▶ [Document excerpt]
— BEGIN —
I'll try building a kernel without legacy IDE drivers, but I wonder which
kernel version to try.
Normally latest is best..
Yeah but "normally" doesn't help a lot with this problem. I do plan to see
if I can build a Slax CD with the latest kernel with a configuration to omit
legacy IDE drivers, but meanwhile I'm still primarily using Slax 6.0.3 with
kernel 2.6.24.3 because I could use Slax's tools to build it and it seemed
to work.
Well, it turns out that 2.6.24.3 doesn't work either. Sometimes
HDIO_DRIVE_TASKFILE doesn't just hang a process without a dump, sometimes it
hangs other stuff too. This time I could still switch VT's (after booting
Slax to text mode) but couldn't type the name "root" to log in.
So, why sometimes but not other times? Here's some evidence.
(1) A 40GB PATA hard drive supports LBA48, and is connected through a
moderately old Intel controller which presents a PATA interface that
supports LBA48, but I used an LBA28 WRITE_DMA to write 126 sectors starting
at sector 0, and it worked perfectly.
(2) A 250GB SATA hard drive supports LBA48, and is connected through a
moderately new Intel controller which presents a PATA interface that
supports LBA48, but I used an LBA28 WRITE_DMA to write 126 sectors starting
at sector 0, and it hanged.
— END —
(Dataset entries)
— BEGIN —
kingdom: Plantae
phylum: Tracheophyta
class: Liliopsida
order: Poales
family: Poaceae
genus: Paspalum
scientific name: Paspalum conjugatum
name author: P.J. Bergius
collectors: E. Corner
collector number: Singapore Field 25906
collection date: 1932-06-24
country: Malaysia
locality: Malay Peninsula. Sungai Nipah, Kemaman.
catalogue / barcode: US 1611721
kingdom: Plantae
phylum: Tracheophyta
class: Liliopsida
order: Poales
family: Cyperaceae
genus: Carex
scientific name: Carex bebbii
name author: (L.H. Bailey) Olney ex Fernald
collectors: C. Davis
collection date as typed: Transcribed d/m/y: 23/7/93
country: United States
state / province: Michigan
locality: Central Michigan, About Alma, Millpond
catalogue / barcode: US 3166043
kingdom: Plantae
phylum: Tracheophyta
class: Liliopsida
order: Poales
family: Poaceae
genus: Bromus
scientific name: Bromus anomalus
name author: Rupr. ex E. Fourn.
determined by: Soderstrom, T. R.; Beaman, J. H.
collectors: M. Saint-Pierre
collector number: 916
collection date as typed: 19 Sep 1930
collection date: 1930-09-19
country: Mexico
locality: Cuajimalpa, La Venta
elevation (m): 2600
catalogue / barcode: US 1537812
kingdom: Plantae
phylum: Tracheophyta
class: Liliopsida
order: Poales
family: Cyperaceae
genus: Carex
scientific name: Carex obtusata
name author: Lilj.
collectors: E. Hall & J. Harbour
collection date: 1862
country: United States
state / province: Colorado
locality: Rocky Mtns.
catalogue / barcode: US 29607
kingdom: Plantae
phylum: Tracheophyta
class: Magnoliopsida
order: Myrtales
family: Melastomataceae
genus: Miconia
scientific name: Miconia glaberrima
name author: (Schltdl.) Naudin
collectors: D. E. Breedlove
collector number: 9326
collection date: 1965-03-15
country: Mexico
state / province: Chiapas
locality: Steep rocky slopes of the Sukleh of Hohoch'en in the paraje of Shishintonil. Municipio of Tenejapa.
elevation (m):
— END —
▶ [Exercise instructions]
1. Check each statement against the text on legacy IDE drivers: (a) the writer is still mainly using Slax 6.0.3 with kernel 2.6.24.3; (b) the 40GB drive is a SATA drive; (c) the LBA28 write to the 250GB drive worked perfectly. Answer yes or no for each, quoting the words of the text that settle it.
2. Continue the text on legacy IDE drivers from the point where it stops.

▶ [Answers per task]
1.
(a) Yes: "I'm still primarily using Slax 6.0.3 with kernel 2.6.24.3"
(b) No: "A 40GB PATA hard drive supports LBA48"
(c) No: "I used an LBA28 WRITE_DMA to write 126 sectors starting at sector 0, and it hanged."

2.
(3) A 250GB SATA hard drive supports LBA48, and is connected through an
Nvidia controller which presents a SATA interface ... oops, that means I
used SG_IO instead of HDIO_DRIVE_TASKFILE, so there's no surprise that it
worked.
So does this mean that some part of HDIO_DRIVE_TASKFILE doesn't want to
believe the flags I set to use or not use the HOB registers? If the total
number of sectors on the drive is larger than 0x0fffffff then the driver
wants me to use HOB registers even when lower sector numbers don't need
them? Notice that it doesn't seem to matter if the drive supports LBA48 or
not. It seems to matter if some other sectors, which aren't involved in
this I/O, would need LBA48 when someone else accesses them.
I plan to experiment tomorrow, using LBA48 even when it shouldn't be
necessary, to see if it avoids that hang.